Last night the Integritas program had its fourth seminar of the year, on "Paths to Holiness," led by Professor David Fagerberg of the Theology Department. The seminar explored questions such as: How are the works of mercy lived out by the saints? How can such diverse characters as Thomas Merton, St. Francis of Assisi, and St. Thomas Aquinas all be said to be holy? How can there be such a variety of ways to follow Christ? What do they have in common? What cause is there for a perceived tension between the corporal and spiritual works of mercy? How is this tension resolved? through readings by G.K. Chesterton (St. Francis of Assisi and St. Thomas Aquinas: The Dumb Ox), Thomas Merton (Seven Story Mountain and New Seeds of Contemplation), and the Sayings of the Desert Fathers.
Prof. Fagerberg began by giving the students an introduction to the origins of Christian monastic life, describing the experience of the first monks in the deserts of Egypt. The monks pursued a radical ascetical program in the desert, stripping away everything from their lives that might distract them from single-minded devotion to God. To this end, they took vows of poverty, chastity, obedience, and, in the case of Benedictines, stability of location. They divested themselves of their material attachments by their vow of poverty. Their celibacy served as a sign of their radical hope in the resurrection: they put their faith in Christ, not in genetic survival through children. Obedience is the perfection of poverty and chastity, because it is the giving up not of just particular objects or pursuits but of one's whole self.

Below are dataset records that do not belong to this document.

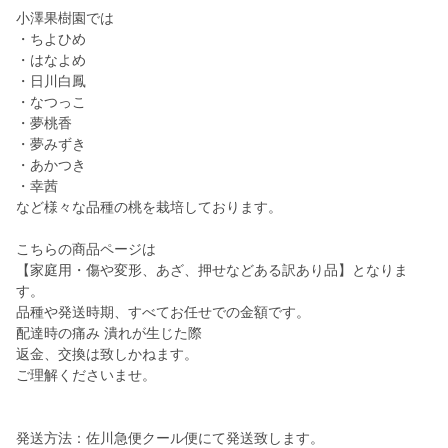
小澤果樹園では
・ちよひめ
・はなよめ
・日川白鳳
・なつっこ
・夢桃香
・夢みずき
・あかつき
・幸茜
など様々な品種の桃を栽培しております。
こちらの商品ページは
【家庭用・傷や変形、あざ、押せなどある訳あり品】となりま
す。
品種や発送時期、すべてお任せでの金額です。
配達時の痛み 潰れが生じた際
返金、交換は致しかねます。
ご理解くださいませ。
発送方法：佐川急便クール便にて発送致します。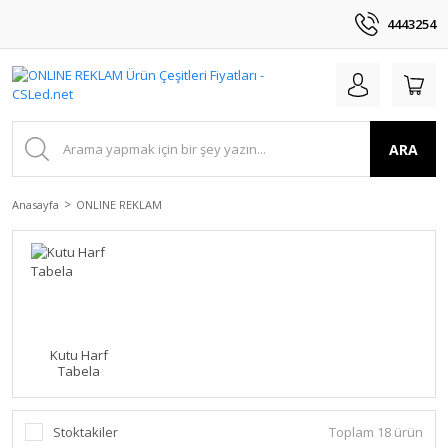
4443254
ARA
Anasayfa
ONLINE REKLAM
Kutu Harf
Tabela
Stoktakiler
Toplam 18 ürün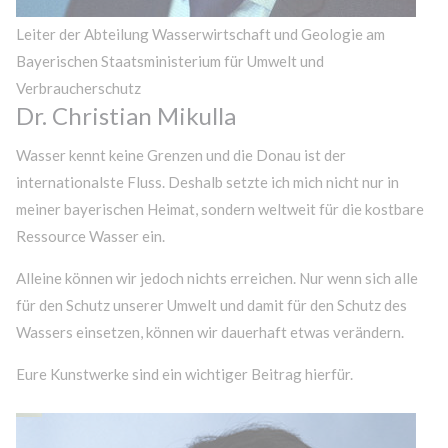
Leiter der Abteilung Wasserwirtschaft und Geologie am
Bayerischen Staatsministerium für Umwelt und
Verbraucherschutz
Dr. Christian Mikulla
Wasser kennt keine Grenzen und die Donau ist der
internationalste Fluss. Deshalb setzte ich mich nicht nur in
meiner bayerischen Heimat, sondern weltweit für die kostbare
Ressource Wasser ein.
Alleine können wir jedoch nichts erreichen. Nur wenn sich alle
für den Schutz unserer Umwelt und damit für den Schutz des
Wassers einsetzen, können wir dauerhaft etwas verändern.
Eure Kunstwerke sind ein wichtiger Beitrag hierfür.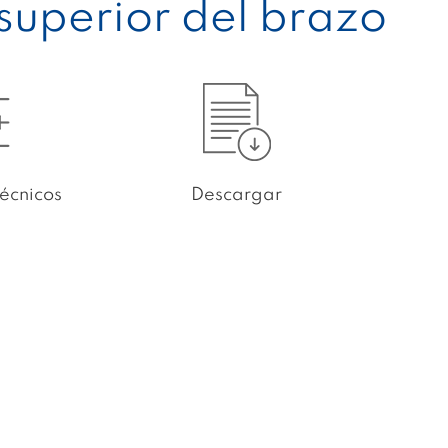
 superior del brazo
écnicos
Descargar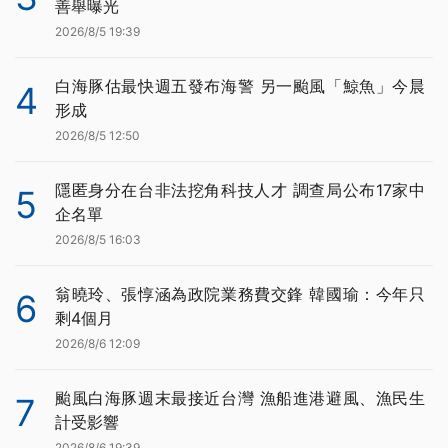
善舉曝光
2026/8/5 19:39
白海豚估最快週五發布海警 另一颱風「鯨魚」今晨
4
形成
2026/8/5 12:50
隱匿身分在台非法挖角科技人才 調查局公布17家中
5
企名單
2026/8/5 16:03
翁曉玲、張惇涵為政院業務費交鋒 韓國瑜：今年只
6
剩4個月
2026/8/6 12:09
颱風白海豚週末最接近台灣 漁船進港避風、漁民生
7
計受影響
2026/8/6 19:39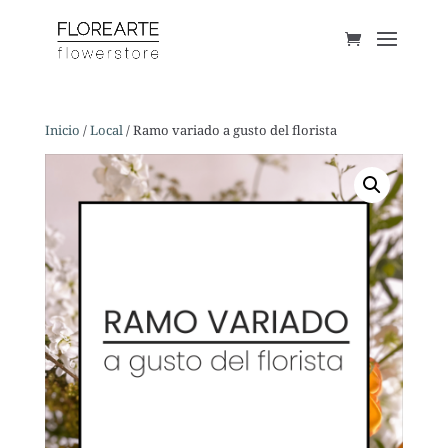
Inicio
/
Local
/ Ramo variado a gusto del florista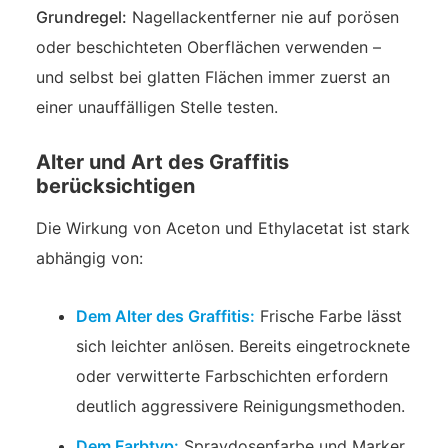
Grundregel:
Nagellackentferner nie auf porösen
oder beschichteten Oberflächen verwenden –
und selbst bei glatten Flächen immer zuerst an
einer unauffälligen Stelle testen.
Alter und Art des Graffitis
berücksichtigen
Die Wirkung von Aceton und Ethylacetat ist stark
abhängig von:
Dem Alter des Graffitis:
Frische Farbe lässt
sich leichter anlösen. Bereits eingetrocknete
oder verwitterte Farbschichten erfordern
deutlich aggressivere Reinigungsmethoden.
Dem Farbtyp:
Spraydosenfarbe und Marker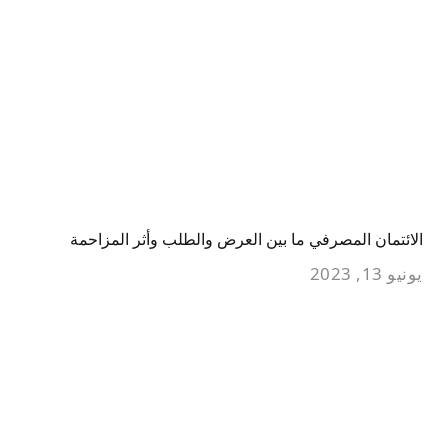
الائتمان المصرفي ما بين العرض والطلب وأثر المزاحمة
يونيو 13, 2023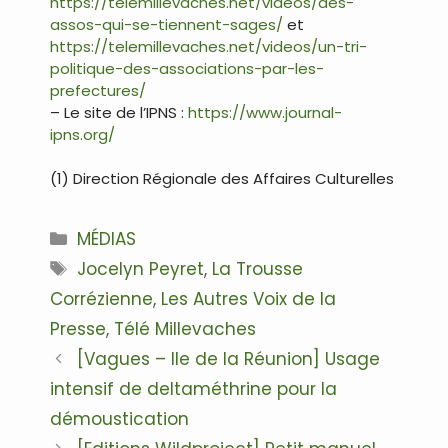
https://telemillevaches.net/videos/des-
assos-qui-se-tiennent-sages/
et
https://telemillevaches.net/videos/un-tri-
politique-des-associations-par-les-
prefectures/
– Le site de l’IPNS :
https://www.journal-
ipns.org/
(1) Direction Régionale des Affaires Culturelles
Catégories
MÉDIAS
Étiquettes
Jocelyn Peyret
,
La Trousse
Corrézienne
,
Les Autres Voix de la
Presse
,
Télé Millevaches
Navigation
[Vagues – Ile de la Réunion] Usage
des
intensif de deltaméthrine pour la
articles
démoustication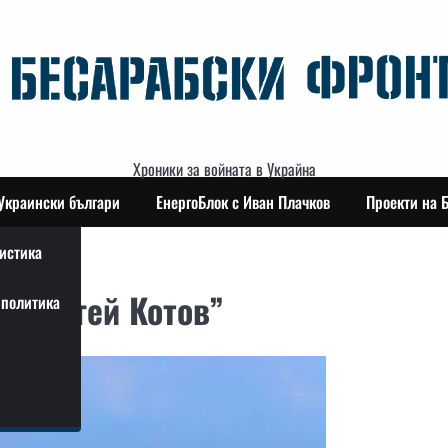
Хроники за войната в Украйна
Украински българи
ЕнергоБлок с Иван Плачков
Проекти на 
истика
 “Сергей Котов”
политика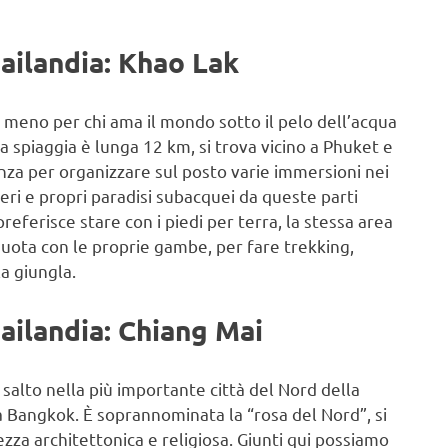
hailandia: Khao Lak
o meno per chi ama il mondo sotto il pelo dell’acqua
a spiaggia è lunga 12 km, si trova vicino a Phuket e
nza per organizzare sul posto varie immersioni nei
veri e propri paradisi subacquei da queste parti
referisce stare con i piedi per terra, la stessa area
 quota con le proprie gambe, per fare trekking,
a giungla.
ailandia: Chiang Mai
 salto nella più importante città del Nord della
da Bangkok. È soprannominata la “rosa del Nord”, si
ezza architettonica e religiosa. Giunti qui possiamo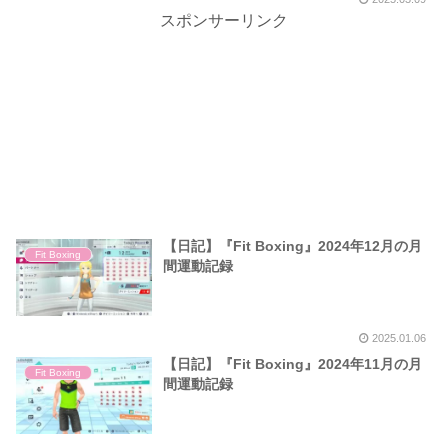
スポンサーリンク
【日記】『Fit Boxing』2024年12月の月
Fit Boxing
間運動記録
2025.01.06
【日記】『Fit Boxing』2024年11月の月
Fit Boxing
間運動記録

The first monks fled to the desert to do battle with the passions through ascetical discipline. They understood the word 'passion' not as we use the word currently in a positive sense, but rather as a purely negative temptation. The passions, under their understanding, are the mistaken use of thoughts, resulting in vice. The world is created good, but through the abuse of human freedom, we find ourselves entering into disordered relationships with good things. As Prof. Fagerberg put it, "There's nothing wrong with money, sex, and beer. It's avarice, lust, and gluttony that are the problem." Askesis, the athletic training of the spirit, puts us into right relationship with the created world, giving us the clear vision and purity of heart that contemplation of God requires. The road to contemplation begins with fasting, with prayer, and with alms giving. The destination is theologia, knowledge of God, which meant a relationship of love founded on prayer long before it meant an academic discipline. "Theology does not begin with the card catalogue; it begins with fasting."
The seminar helped us to prepare for our upcoming retreat this weekend to Gethsemani, Kentucky at the Trappist monastery where Thomas Merton was a monk. Pray for us, that our time of silence, prayer, and fasting there will lead us into a more intimate knowledge of God.